Jane exhaled softly as Dee slowly chanted a Latin-sounding phrase, then tapered off into silence. The syllables echoed in Jane’s mind, taking root as if the words had been there all along.
After two more cycles of the chant, she realized she was no longer hearing the memory of Dee’s voice. Instead, she was hearing a collection of voices, all chanting more or less together, creating an almost melodic harmony. Like the wind through the attic at the Dorans’, Jane thought.
Just then, one of the voices faltered, and Jane’s eyes snapped open. The girl with spiky brown hair—Brooke—was staring at her from across the circle, her eyes wild. Brooke released the hands on either side of her and fumbled to her feet. Jane instinctively did the same. Curious eyes opened as the disturbance spread around the circle. The chanting noise stopped entirely, and then six pairs of terrified eyes were fixed on Jane.
“Did I do something wrong?” she stammered, trying to figure out why they were all staring at her, but no one moved. Not staring at me, exactly, she realized with a start: it was as if they were looking through her. She turned, and then she was staring, too, because all of the candles on the wood bench behind her were floating. She jerked at the sight, and the candles tumbled to the ground as if they had suddenly been released. One rolled toward a cushion near Dee, who bent slowly, as if she were under water, to extinguish it.
“Um . . .” A girl whose arms were covered entirely with colorful tattoos grabbed her purse. “I forgot I had this . . . um thing? So I’m just gonna . . .” She jumped up and all but ran to the door, followed closely by two of the other women. As if a spell had quite literally been broken, everyone rose to their feet and pushed toward the exit.

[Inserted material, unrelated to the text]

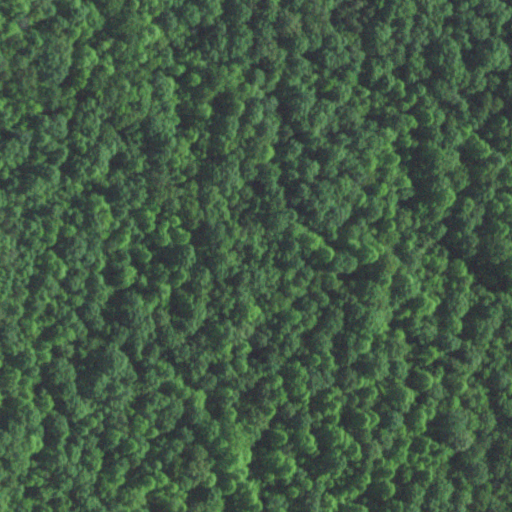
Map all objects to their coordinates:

“Sorry,” Kara said, quirking an apologetic smile at Dee. “Too weird for my blood.” She circled an arm around Brooke’s shoulder and guided the shell-shocked girl gently toward the door.
Within seconds, Jane and Dee were alone in the apartment, and Jane couldn’t bring herself to look anywhere but the floor. “I’m so sorry,” she mumbled. “This was a mistake. Please just forget—”
“Are you kidding me?”
Jane glanced up, startled. Dee’s eyes were wide, her smile even wider. Her skin shone and sheaves of tangled dark hair fell around her face. “You’re one of them, aren’t you? I was babbling away in the store that day, and this whole time you were one of them?”
Jane’s mouth opened, but no sound came out. She felt trapped. She had unwittingly jumped in with both feet and given herself away in front of six strangers. Now, she realized abruptly, there was nothing to do but ask for the help she had come for. “You’re right,” she forced her voice to say. “It is genetic.”
Dee grinned and shoved a cushion at her. “Nifty. Now would you sit the hell back down already?” Her amber eyes sparkled wickedly. “Let’s find out how it works.”